CRITIQUE | Jurassic World : Fallen Kingdom

CRITIQUE | Jurassic World : Fallen Kingdom

Juan Antonio Bayona, au commande de Jurassic World : Fallen Kingdom, signe une suite sombre et gothique bien plus surprenante et inattendue que l'avait été le précédent. Un renouveau chez les dinos ?

Jurassic World : Fallen Kingdom :
Une suite sombre et gothique

Juan Antonio Bayona nous avait littéralement sidéré avec son très poignant Quelques minutes après minuit l’an passé (N°1 du TOP 10 2017 pour rappel). C’est donc avec un petit sentiment de frisson que l’on attendait Jurassic World : Fallen Kingdom, et ce malgré un premier opus décevant, en raison du copier-coller du chef d’oeuvre de Steven Spielberg et de certaines inepties. Bayona renouvelle alors la franchise en lui donnant une tonalité propre à son cinéma gothique.

jurassic world 2 critiqueÀ s’y méprendre, on pourrait à le lecture du synopsis s’attendre à une redite du Monde Perdu, la suite de Jurassic Park, dans laquelle les dinosaures envahissent la ville. Mais ici, il n’est plus question d’aucun parc.

Après quatre opus, le réalisateur abandonne enfin l’idée génialissime du premier qui s’était au fur et à mesure épuisée. Non, ici les dinosaures font l’objet d’une grande question morale et épineuse : faut-il laisser des êtres vivants mourir, au risque de mettre en péril l’humanité qui les a elle-même créés ? La responsabilité des torts est la question centrale du film, car aucune réponse ne sera la bonne. Quelle sublime et déchirante scène alors nous offre Bayona dans laquelle le dernier des Brachiosaures laissé sur l’île tente en vain d’échapper à la lave ardente !

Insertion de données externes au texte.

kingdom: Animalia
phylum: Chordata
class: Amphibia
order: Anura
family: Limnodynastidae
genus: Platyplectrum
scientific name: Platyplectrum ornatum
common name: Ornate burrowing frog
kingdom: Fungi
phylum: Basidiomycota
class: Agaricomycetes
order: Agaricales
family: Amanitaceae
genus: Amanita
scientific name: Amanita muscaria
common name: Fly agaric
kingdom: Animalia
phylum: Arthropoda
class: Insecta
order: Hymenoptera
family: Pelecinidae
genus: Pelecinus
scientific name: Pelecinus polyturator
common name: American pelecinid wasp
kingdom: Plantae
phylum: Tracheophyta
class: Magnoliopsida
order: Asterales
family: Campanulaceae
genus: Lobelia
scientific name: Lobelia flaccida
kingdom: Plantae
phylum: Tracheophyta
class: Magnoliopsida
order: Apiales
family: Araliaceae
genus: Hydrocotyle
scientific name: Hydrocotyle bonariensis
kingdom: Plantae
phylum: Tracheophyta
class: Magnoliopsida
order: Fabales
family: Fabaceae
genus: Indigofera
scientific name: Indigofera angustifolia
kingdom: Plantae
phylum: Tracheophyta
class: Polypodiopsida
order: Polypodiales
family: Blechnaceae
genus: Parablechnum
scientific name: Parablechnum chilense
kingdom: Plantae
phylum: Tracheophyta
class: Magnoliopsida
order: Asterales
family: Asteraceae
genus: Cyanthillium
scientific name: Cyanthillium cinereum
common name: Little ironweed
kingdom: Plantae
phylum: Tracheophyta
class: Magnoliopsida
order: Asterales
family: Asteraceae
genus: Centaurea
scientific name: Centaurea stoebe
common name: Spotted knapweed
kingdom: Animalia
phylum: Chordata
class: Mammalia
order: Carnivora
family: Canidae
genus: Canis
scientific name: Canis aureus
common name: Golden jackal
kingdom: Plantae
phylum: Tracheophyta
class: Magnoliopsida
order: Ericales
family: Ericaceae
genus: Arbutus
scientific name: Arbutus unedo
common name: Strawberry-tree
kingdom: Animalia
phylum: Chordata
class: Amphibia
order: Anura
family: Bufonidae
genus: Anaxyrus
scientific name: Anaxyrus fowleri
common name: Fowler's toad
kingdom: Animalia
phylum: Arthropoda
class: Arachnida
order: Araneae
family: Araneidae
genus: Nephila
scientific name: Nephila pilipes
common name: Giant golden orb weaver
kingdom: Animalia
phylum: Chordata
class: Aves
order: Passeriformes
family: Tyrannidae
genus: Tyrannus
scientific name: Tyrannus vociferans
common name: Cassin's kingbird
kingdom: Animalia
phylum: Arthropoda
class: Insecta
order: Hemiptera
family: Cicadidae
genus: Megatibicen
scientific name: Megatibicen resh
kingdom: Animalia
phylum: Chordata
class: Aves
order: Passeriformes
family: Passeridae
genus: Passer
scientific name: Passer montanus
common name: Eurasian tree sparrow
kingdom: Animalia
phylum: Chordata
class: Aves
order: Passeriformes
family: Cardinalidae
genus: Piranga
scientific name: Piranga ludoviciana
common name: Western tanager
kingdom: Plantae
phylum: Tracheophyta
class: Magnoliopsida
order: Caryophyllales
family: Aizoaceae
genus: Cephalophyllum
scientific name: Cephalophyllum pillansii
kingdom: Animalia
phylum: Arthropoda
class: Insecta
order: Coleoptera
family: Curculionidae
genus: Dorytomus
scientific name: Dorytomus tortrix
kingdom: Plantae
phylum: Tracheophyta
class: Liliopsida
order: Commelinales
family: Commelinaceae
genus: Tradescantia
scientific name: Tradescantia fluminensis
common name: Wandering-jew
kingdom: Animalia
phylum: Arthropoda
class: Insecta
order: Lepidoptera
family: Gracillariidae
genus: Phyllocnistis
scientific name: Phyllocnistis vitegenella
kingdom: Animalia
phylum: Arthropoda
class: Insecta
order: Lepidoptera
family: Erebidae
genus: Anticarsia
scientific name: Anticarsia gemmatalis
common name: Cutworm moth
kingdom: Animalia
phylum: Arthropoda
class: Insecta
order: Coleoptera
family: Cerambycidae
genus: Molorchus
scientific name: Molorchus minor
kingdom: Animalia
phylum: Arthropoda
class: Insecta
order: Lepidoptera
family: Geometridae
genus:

À cette réflexion, le réalisateur ajoute également les délires futiles et pourtant si réalistes des grands riches capable de dilapider des millions pour obtenir un dinosaure, qui pour en faire une arme de guerre, qui parce que le fiston fait un caprice. Dès lors, l’humanité si imparfaite, cupide de pouvoir et de se prendre pour Dieu, se dirige vers sa propre perte. Tels sont les grands raisonnements de Fallen Kingdom.

Pour appuyer ses propos, Juan Antonio Bayona mise sur une superbe photographie sombre et rougeoyante ainsi qu’une ambiance gothique bien plus effrayante et surprenante que les trois derniers films. Il réveille les peurs enfantines en chacun de nous grâce à des hors champs, des jeux d’ombre et des plans angoissants dans une chambre. Le réalisateur apprend également des erreurs de Jurassic World grâce à des clins d’œil autour du personnage interprété par Bryce Dallas Howard qui se révèle cette fois-ci bien plus crédible.

Jurassic World : Fallen Kingdom est un opus dans lequel se font échos émerveillement, terreur et mélancolie mais il est avant tout surprenant pour ses problématiques cornéliennes autour de la responsabilité et son atmosphère sinistre influencée par le cinéma fantastique. 

Jurassic World : Fallen Kingdom Couverture du livre Jurassic World : Fallen Kingdom
Juan Antonio Bayona
Chris Pratt, Bryce Dallas Howard, Rafe Spall, Justice Smith, James Cromwell, Toby Jones,...
Aventure / Science Fiction
Américain
Juin 2018

Cela fait maintenant trois ans que les dinosaures se sont échappés de leurs enclos et ont détruit le parc à thème et complexe de luxe Jurassic World. Isla Nublar a été abandonnée par les humains alors que les dinosaures survivants sont livrés à eux-mêmes dans la jungle. Lorsque le volcan inactif de l'île commence à rugir, Owen et Claire s’organisent pour sauver les dinosaures restants de l’extinction.  Owen se fait un devoir de retrouver Blue, son principal raptor qui a disparu dans la nature, alors que Claire, qui a maintenant un véritable respect pour ces créatures, s’en fait une mission. Arrivant sur l'île instable alors que la lave commence à pleuvoir, leur expédition découvre une conspiration qui pourrait ramener toute notre planète à un ordre périlleux jamais vu depuis la préhistoire.